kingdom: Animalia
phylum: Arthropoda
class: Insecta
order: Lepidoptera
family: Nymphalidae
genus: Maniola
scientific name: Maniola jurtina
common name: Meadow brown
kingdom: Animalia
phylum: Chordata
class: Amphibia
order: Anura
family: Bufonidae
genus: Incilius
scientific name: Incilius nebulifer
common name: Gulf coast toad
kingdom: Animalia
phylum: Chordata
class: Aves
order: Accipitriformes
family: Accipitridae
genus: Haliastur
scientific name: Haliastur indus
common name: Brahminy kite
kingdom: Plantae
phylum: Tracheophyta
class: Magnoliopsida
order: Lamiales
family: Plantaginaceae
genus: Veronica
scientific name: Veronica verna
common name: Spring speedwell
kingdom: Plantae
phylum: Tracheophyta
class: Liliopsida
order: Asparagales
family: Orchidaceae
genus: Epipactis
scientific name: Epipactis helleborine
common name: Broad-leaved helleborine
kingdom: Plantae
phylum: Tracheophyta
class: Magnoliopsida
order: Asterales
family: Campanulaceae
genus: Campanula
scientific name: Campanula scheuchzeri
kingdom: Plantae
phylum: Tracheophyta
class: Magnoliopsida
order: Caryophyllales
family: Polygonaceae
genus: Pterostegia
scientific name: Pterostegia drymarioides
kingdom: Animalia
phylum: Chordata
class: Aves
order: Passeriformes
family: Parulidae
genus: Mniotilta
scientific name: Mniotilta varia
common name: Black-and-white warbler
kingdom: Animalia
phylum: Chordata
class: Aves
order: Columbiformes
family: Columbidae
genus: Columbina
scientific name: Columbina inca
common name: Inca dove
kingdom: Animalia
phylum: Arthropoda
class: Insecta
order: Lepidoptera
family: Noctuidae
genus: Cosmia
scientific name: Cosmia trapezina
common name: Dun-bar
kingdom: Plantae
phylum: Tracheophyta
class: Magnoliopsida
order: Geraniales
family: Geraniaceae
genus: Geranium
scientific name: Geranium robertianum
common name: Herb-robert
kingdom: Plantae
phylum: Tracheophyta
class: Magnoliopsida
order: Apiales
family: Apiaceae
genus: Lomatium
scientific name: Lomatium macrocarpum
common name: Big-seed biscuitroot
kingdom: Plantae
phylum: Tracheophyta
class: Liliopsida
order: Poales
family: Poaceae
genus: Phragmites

══════

● Problem statement
Extract every line in the records above that contains the string "common", copying each one in full.

● Final result
common name: Meadow brown
common name: Gulf coast toad
common name: Brahminy kite
common name: Spring speedwell
common name: Broad-leaved helleborine
common name: Black-and-white warbler
common name: Inca dove
common name: Dun-bar
common name: Herb-robert
common name: Big-seed biscuitroot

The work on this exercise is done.